▸ **PROBLEM TO SOLVE**:
Comb the records below for the string "degrees" and copy each line where it turns up.

[Before-and-after object lists]
----------------------------------------

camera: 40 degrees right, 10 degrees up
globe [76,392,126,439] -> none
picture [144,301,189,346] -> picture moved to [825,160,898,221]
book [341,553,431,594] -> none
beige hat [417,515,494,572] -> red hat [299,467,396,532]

----------------------------------------

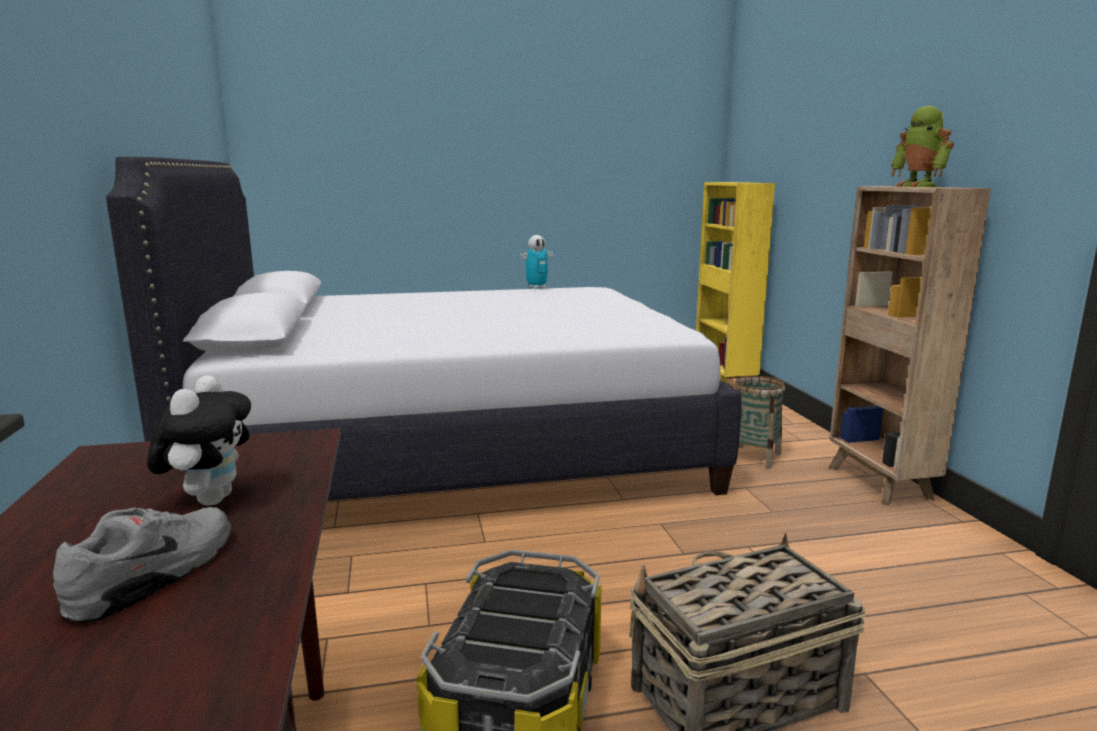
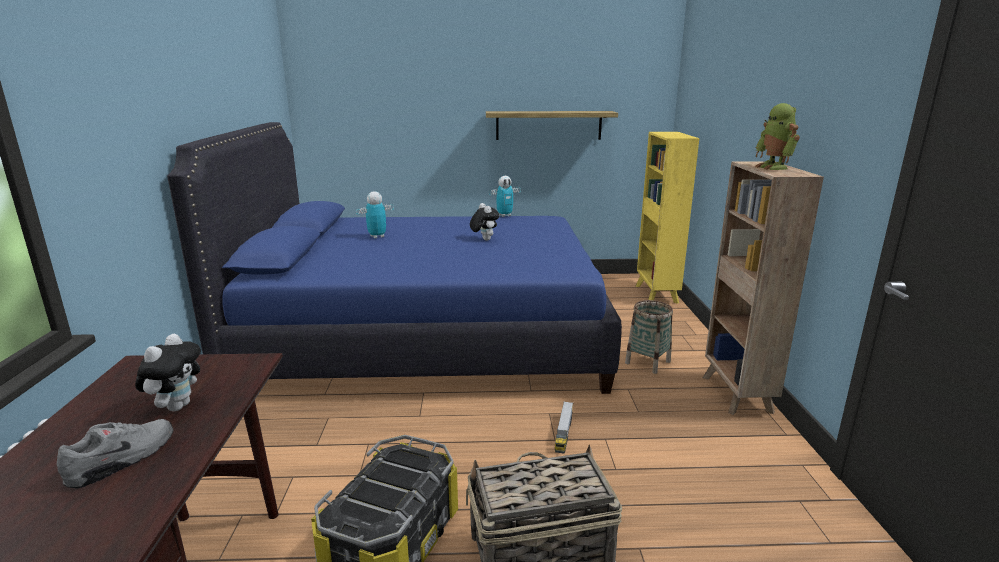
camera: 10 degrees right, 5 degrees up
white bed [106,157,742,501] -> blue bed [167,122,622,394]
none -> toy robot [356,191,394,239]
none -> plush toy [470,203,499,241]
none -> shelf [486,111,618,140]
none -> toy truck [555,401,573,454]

----------------------------------------

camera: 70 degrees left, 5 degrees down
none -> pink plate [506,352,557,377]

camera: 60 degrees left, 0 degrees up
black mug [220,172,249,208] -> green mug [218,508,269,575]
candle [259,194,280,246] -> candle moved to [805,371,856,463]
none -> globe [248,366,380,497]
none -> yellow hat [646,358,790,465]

----------------------------------------

▸ **YOUR RESPONSE**:
camera: 40 degrees right, 10 degrees up
camera: 10 degrees right, 5 degrees up
camera: 70 degrees left, 5 degrees down
camera: 60 degrees left, 0 degrees up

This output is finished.